> **Request**
Could you please return each line of the data that has the word "full"?

_ _ _

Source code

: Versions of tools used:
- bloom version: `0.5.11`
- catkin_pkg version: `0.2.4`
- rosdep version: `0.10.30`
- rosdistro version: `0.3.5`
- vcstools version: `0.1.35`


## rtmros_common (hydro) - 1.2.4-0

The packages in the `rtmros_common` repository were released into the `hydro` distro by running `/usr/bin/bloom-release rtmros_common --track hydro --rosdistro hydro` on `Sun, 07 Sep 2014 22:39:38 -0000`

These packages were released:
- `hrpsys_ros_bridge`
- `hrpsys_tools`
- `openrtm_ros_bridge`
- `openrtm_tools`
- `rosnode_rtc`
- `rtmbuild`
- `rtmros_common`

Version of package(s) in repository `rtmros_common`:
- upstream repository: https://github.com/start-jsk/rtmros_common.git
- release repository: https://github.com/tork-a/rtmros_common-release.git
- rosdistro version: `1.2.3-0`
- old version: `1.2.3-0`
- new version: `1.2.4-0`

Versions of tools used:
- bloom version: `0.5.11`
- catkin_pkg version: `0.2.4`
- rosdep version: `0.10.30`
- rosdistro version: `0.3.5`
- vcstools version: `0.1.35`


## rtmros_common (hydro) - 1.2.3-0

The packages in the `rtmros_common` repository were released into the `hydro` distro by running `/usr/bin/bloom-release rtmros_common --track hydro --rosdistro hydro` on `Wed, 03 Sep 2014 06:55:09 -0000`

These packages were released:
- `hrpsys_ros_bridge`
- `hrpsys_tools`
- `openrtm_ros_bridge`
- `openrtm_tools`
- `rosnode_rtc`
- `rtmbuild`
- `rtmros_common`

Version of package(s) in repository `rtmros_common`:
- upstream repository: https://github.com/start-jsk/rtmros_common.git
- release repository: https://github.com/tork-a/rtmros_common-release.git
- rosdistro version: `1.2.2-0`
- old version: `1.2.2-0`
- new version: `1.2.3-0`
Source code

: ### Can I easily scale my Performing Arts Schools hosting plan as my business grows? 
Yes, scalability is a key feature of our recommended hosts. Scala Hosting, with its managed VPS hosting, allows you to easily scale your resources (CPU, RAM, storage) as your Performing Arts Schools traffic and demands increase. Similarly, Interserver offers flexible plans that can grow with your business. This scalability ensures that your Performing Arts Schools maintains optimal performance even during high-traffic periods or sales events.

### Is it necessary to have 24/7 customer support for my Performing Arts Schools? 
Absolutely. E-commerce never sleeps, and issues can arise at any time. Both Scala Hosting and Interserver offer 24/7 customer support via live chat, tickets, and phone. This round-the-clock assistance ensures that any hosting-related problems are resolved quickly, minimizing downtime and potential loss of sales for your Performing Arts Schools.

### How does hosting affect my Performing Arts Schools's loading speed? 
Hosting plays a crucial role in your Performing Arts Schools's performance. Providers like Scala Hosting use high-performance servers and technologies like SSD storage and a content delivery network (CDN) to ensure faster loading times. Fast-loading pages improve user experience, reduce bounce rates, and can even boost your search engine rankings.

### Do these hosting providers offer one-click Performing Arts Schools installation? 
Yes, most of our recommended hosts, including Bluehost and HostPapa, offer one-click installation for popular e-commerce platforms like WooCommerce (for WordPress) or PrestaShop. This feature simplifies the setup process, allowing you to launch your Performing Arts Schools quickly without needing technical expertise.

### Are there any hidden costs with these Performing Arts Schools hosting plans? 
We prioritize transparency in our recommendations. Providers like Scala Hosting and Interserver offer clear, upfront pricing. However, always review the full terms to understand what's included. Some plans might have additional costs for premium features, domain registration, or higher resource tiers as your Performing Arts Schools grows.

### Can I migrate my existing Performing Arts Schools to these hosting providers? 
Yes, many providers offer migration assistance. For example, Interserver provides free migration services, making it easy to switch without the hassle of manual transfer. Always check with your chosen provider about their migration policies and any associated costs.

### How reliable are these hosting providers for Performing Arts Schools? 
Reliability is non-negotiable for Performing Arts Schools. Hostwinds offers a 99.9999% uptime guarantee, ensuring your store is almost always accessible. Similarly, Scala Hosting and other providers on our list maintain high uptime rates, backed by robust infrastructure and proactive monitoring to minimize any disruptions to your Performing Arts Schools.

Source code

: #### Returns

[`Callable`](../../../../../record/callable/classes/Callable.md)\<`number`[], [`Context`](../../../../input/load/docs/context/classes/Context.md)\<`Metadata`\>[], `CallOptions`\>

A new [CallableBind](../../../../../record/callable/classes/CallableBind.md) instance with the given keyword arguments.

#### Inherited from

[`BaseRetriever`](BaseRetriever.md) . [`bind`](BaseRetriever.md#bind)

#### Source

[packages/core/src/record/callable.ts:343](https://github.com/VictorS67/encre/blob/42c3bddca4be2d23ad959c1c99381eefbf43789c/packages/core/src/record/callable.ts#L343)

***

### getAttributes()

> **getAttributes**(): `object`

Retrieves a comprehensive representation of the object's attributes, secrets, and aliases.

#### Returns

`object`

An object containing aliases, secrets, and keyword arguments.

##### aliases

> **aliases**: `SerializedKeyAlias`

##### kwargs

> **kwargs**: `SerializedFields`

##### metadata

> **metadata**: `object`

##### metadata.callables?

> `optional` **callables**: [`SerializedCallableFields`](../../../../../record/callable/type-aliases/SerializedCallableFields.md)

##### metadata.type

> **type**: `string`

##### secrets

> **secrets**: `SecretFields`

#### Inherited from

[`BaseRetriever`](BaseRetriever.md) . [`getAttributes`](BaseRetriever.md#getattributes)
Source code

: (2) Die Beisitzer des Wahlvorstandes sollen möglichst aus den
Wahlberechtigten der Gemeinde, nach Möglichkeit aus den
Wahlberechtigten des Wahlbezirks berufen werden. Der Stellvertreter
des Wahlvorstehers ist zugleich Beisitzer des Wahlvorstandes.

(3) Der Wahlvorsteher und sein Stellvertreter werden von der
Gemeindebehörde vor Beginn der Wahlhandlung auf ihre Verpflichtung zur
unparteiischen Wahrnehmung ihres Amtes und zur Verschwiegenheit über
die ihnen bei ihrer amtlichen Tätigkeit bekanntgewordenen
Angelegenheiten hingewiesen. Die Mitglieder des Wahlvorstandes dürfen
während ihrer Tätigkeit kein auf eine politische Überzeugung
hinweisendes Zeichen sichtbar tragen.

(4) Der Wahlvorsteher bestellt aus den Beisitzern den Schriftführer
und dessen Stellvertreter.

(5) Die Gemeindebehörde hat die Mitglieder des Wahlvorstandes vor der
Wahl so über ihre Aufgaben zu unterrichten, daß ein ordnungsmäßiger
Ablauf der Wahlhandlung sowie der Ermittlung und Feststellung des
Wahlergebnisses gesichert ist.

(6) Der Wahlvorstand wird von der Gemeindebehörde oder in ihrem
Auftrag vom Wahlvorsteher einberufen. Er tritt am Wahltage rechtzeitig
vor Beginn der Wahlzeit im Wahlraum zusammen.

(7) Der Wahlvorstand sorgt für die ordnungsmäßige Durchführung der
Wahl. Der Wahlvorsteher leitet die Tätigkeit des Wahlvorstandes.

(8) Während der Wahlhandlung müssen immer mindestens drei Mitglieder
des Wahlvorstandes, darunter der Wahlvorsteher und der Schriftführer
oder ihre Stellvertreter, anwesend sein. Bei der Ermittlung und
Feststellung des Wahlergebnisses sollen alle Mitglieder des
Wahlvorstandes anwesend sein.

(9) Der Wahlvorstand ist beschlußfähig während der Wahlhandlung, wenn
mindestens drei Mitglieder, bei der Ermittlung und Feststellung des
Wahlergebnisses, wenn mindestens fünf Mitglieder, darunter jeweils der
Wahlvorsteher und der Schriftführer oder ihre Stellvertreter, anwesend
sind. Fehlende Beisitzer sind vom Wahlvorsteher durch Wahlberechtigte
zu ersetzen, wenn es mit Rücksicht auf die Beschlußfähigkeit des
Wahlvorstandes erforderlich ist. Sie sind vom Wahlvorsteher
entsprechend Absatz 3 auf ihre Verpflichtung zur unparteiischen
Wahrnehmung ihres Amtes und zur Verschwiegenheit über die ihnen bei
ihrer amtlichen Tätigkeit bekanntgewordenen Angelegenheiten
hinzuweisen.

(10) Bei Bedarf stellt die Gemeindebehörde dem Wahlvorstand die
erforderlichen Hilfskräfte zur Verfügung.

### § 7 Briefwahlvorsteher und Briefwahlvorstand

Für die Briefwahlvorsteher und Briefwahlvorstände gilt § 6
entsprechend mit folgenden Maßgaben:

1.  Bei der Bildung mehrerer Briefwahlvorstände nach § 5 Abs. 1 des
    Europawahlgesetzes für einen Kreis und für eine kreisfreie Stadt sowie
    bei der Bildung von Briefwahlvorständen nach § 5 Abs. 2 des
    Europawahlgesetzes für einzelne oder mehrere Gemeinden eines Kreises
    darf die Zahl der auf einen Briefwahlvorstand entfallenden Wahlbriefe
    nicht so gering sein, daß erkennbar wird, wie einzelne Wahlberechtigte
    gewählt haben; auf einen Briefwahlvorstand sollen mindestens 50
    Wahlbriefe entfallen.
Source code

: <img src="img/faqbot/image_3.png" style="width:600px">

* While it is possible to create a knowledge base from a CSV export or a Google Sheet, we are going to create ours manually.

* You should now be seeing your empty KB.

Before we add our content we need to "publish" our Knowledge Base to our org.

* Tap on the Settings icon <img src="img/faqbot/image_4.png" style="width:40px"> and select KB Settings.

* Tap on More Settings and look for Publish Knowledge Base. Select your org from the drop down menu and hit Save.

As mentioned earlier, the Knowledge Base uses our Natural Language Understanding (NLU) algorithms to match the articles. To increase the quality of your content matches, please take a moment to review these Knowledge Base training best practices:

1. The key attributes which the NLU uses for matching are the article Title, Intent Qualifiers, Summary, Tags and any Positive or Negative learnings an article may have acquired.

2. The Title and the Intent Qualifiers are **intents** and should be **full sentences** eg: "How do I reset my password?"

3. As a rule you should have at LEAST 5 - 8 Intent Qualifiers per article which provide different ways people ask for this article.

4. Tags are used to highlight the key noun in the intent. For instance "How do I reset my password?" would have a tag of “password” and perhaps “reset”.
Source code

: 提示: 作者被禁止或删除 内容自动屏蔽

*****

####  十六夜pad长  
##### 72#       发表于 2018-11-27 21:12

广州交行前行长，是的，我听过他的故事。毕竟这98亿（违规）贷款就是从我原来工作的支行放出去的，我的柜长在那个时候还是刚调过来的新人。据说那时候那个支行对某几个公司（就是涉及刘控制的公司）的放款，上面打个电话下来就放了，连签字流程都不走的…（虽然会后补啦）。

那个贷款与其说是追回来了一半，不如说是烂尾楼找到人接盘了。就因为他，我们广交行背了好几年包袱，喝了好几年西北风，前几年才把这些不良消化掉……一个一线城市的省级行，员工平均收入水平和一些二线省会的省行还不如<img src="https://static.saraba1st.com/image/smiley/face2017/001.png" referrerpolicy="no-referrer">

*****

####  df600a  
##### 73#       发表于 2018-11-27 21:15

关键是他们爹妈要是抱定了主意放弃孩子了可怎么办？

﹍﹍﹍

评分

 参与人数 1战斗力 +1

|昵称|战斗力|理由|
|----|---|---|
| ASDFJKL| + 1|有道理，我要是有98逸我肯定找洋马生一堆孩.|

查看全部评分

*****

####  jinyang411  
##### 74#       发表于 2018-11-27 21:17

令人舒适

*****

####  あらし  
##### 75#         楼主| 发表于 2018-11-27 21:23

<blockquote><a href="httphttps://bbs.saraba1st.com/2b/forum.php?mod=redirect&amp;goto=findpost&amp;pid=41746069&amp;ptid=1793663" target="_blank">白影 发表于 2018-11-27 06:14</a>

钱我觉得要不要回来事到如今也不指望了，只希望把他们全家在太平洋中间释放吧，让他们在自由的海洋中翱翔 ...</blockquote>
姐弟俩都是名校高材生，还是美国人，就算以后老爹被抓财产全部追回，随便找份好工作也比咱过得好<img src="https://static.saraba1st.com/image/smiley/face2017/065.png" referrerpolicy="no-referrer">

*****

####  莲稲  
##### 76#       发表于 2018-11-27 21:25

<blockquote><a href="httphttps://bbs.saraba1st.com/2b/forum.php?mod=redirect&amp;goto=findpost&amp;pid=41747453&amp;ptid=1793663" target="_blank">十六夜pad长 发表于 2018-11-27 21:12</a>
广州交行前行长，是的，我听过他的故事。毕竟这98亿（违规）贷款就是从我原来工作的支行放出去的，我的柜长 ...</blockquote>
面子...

_ _ _

> **Written response**
We prioritize transparency in our recommendations. Providers like Scala Hosting and Interserver offer clear, upfront pricing. However, always review the full terms to understand what's included. Some plans might have additional costs for premium features, domain registration, or higher resource tiers as your Performing Arts Schools grows.
2. The Title and the Intent Qualifiers are **intents** and should be **full sentences** eg: "How do I reset my password?"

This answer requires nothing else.